▶ _WORK ORDER_
The answer is the full listing below, copied exactly, with its pictures omitted.

○ ○ ○ ○ ○ ○ ○

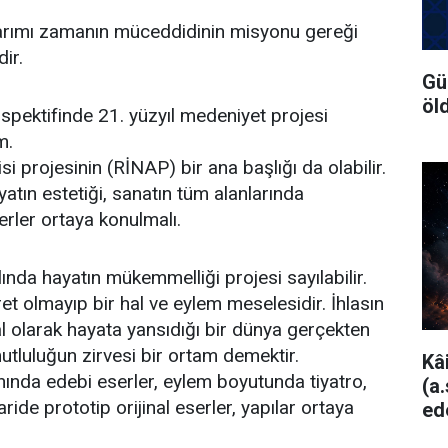
arımı zamanın müceddidinin misyonu gereği
ir.
Gü
öl
rspektifinde 21. yüzyıl medeniyet projesi
m.
i projesinin (RİNAP) bir ana başlığı da olabilir.
tın estetiği, sanatın tüm alanlarında
erler ortaya konulmalı.
ında hayatın mükemmelliği projesi sayılabilir.
et olmayıp bir hal ve eylem meselesidir. İhlasın
l olarak hayata yansıdığı bir dünya gerçekten
tluluğun zirvesi bir ortam demektir.
Kâ
ında edebi eserler, eylem boyutunda tiyatro,
(a
ide prototip orijinal eserler, yapılar ortaya
ed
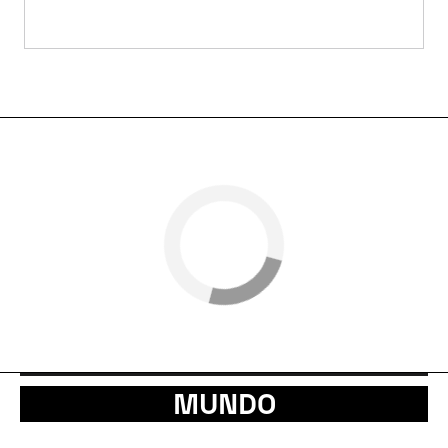
MUNDO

○ ○ ○ ○ ○ ○ ○

▶ _WORKED SOLUTION_
arımı zamanın müceddidinin misyonu gereği
ir.
Gü
öl
rspektifinde 21. yüzyıl medeniyet projesi
m.
i projesinin (RİNAP) bir ana başlığı da olabilir.
tın estetiği, sanatın tüm alanlarında
erler ortaya konulmalı.
ında hayatın mükemmelliği projesi sayılabilir.
et olmayıp bir hal ve eylem meselesidir. İhlasın
l olarak hayata yansıdığı bir dünya gerçekten
tluluğun zirvesi bir ortam demektir.
Kâ
ında edebi eserler, eylem boyutunda tiyatro,
(a
ide prototip orijinal eserler, yapılar ortaya
ed
MUNDO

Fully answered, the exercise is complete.